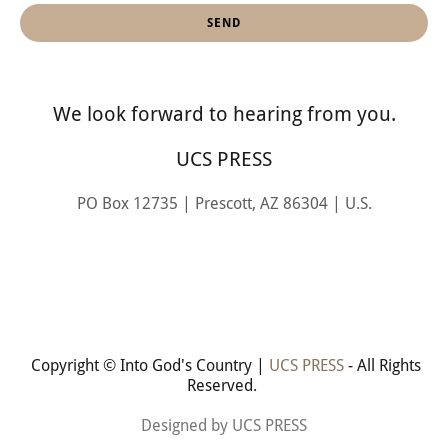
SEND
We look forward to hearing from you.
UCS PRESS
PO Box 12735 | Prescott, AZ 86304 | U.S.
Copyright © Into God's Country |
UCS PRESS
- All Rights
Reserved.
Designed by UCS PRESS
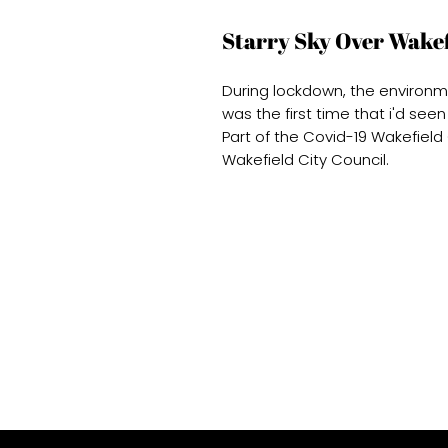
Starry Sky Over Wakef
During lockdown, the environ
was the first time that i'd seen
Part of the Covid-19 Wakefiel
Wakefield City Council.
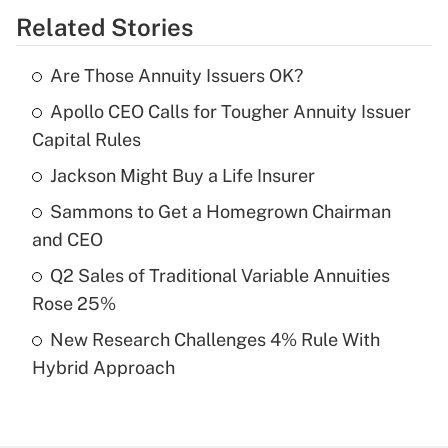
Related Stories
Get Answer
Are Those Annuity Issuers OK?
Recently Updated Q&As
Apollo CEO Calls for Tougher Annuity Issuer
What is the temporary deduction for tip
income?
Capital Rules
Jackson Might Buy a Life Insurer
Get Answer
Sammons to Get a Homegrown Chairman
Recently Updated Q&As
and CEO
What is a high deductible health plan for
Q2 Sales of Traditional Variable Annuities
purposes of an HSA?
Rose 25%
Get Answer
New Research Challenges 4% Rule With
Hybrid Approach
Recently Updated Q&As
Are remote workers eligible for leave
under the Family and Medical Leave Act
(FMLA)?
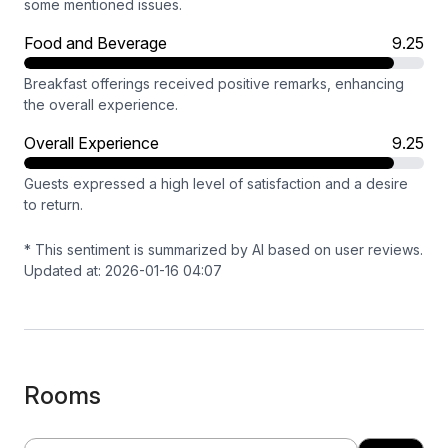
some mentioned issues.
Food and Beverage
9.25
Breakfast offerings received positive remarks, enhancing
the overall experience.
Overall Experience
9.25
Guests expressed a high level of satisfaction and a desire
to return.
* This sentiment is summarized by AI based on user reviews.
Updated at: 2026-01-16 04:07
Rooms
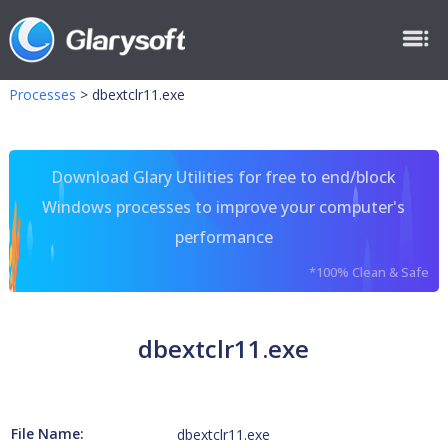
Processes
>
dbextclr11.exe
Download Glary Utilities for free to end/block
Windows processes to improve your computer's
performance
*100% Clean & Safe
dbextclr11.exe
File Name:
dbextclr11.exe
###
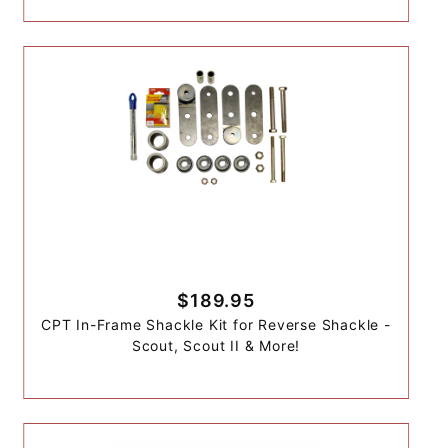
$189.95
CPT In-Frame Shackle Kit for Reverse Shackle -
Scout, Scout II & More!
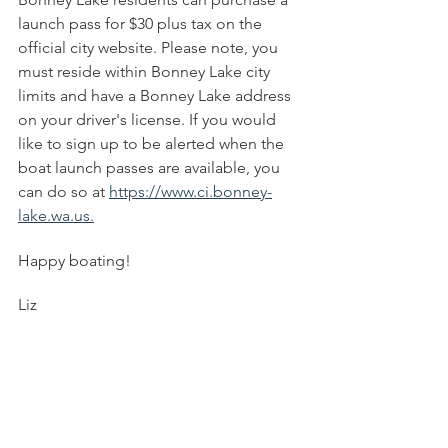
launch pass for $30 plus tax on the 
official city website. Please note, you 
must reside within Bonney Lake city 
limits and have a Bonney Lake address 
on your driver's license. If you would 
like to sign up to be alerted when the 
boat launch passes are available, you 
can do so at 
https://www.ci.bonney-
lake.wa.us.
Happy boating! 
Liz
###
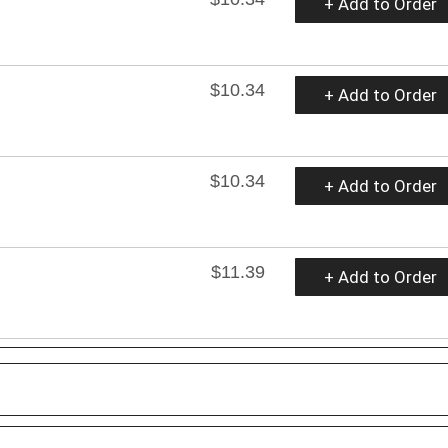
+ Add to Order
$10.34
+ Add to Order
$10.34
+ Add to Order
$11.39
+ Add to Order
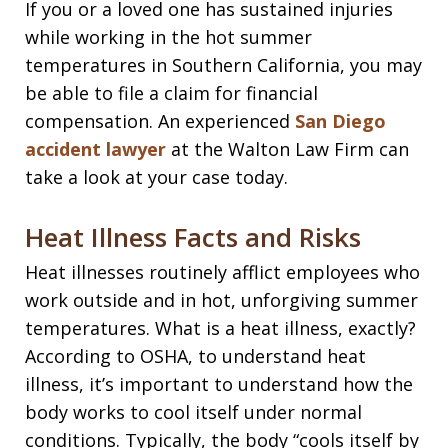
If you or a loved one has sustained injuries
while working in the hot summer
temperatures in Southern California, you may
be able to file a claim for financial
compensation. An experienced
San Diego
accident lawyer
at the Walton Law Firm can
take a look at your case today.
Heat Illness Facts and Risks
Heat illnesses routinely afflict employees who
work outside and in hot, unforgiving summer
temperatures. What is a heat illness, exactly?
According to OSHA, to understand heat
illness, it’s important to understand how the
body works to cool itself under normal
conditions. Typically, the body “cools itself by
###
Task directions
Show all lines above that contain "temperatures".

Solution to this task
temperatures in Southern California, you may
temperatures. What is a heat illness, exactly?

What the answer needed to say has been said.